The research carried out by the Shape Memory and Structures (SMS) research group at the University of Illinois aims at advancing the knowledge in the field of advanced and smart materials and their applications in all types of structures to mitigate the effects of natural and man-made hazards such as earthquakes, tsunamis, windstorms, blasts, etc.

The SMS group plays a unique role in bridging the gap between two major research fields, namely structural hazard mitigation and material science and engineering. Below is a sample of the research projects pursued by the SMS research group at UIUC:

• Innovative Concrete Confinement Technology for Natural Hazard Damage Mitigation using Shape Memory Alloys
• Description:Concrete confinement has been proven to be effective in enhancing concrete strength and ductility, which are essential for structures prone to extreme loading events.
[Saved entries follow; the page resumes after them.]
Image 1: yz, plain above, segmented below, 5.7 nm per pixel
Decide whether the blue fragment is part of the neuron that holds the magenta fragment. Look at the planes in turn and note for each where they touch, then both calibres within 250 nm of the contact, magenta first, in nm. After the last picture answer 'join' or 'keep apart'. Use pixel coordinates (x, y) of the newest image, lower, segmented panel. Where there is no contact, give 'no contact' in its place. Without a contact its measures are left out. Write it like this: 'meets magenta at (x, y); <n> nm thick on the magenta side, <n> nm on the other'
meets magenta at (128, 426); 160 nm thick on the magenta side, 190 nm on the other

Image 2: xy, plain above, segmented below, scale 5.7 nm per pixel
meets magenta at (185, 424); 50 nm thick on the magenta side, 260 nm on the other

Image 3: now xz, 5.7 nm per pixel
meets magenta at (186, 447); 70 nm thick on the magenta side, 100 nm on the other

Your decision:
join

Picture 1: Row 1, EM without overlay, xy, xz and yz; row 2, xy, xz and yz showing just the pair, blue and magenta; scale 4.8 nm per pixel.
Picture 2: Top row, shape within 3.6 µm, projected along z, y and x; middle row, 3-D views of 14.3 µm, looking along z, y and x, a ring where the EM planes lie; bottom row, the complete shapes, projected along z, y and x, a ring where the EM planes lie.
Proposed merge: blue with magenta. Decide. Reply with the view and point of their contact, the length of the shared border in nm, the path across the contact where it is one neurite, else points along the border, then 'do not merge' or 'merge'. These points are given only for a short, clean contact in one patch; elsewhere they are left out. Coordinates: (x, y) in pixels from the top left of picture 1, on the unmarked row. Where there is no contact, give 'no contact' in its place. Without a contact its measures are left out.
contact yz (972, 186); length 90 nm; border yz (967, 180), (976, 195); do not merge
There are mainly two types of lateral confinement, passive and active. Passive confinement, in which confinement develops as loading is applied, is commonly used in practice and applied in concrete structures as internal transverse steel reinforcement (e.g. spirals, hoops, stirrups), external steel jackets, or external fiber reinforced polymer (FRP) jackets. Active confinement, on the other hand, is applied prior to loading, which has been verified by previous researchers to be more effective in improving concrete strength and ductility than passive confinement. However, the application of active confinement using conventional materials (e.g. steel strands) has been unsuccessful and costly. In 2007-2008 SMS research group at UIUC proposed an innovative technique for applying active confinement in an easy and reliable manner using thermally prestressed Shape Memory Alloy (SMA) spirals.

 

• Durability and Long-term Behavior of NiTiNb and FeNiCoTi Shape Memory Alloys Under Harsh Environmental Conditions  
• Description: The research on the application of shape memory alloys (SMAs) in prestressing concrete structures has shown very promising results over the last few years, however, the long-term behavior of NiTiNb and Fe-based SMAs, such as corrosion resistance under harsh environmental exposure, is not fully understood. The main objective of this research is to investigate the influence from corrosive conditions on the mechanical behavior of these alloys by the means of accelerated aging test methods and exploring the effectiveness of using surface treatment to improve corrosion resistance.

 

• SMA-FRP Composite Reinforcement for Enhanced Performance of Concrete Structures under Sequential Ground Motions
• Description: For many years, steel has been used as the primary reinforcing material for concrete structures. Despite requisite stiffness, strength, ductility and desired deflection properties, steel reinforcing bars have tendency to incur permanent plastic deformations under excessive loading. Recently, fiber reinforced polymer (FRP) reinforcing bars have also been used in concrete structures to address corrosion issues typically associated with conventional steel bars. However, due to their linear elastic behavior, they are not considered in structures which require ductility and damping characteristics. The use of shape memory alloys (SMAs) with their nonlinear-elastic behavior in the composite could potentially provide solution for this problem. Small diameter super-elastic SMA wires, coupled with polymer matrix is sought in this research as reinforcing bars in reinforced concrete (RC) moment resisting frames (MRFs) to improve the performance of the frames in terms of reducing residual inter-story drifts and damage under earthquake loading, while still maintaining the elastic characteristics associated with FRP.

 

• Improved Concrete Crossties and Fastening Systems for US High Speed Rail and Joint Passenger/Freight Corridors 
• Description: The objective of this research is to investigate the performance of concrete crosstie and fastening system under vertical and lateral wheel load using finite element analysis, and explore possible improvement for current track design standard. The damage of fastening system is one of the most prevalent failure causes for concrete crosstie track, however the current AREMA design standard only includes evaluative tests for the fastening system, rather than a mechanistic design approach. To improve the current design approach, the vertical and lateral load path through the track structure and the component demand within the concrete crosstie and fastening system should be further investigated. In addition, to facilitate the application of the knowledge related to the load path through the concrete crosstie and fastening system, mechanistic models should be developed so that engineers could easily estimate the distribution of wheel load.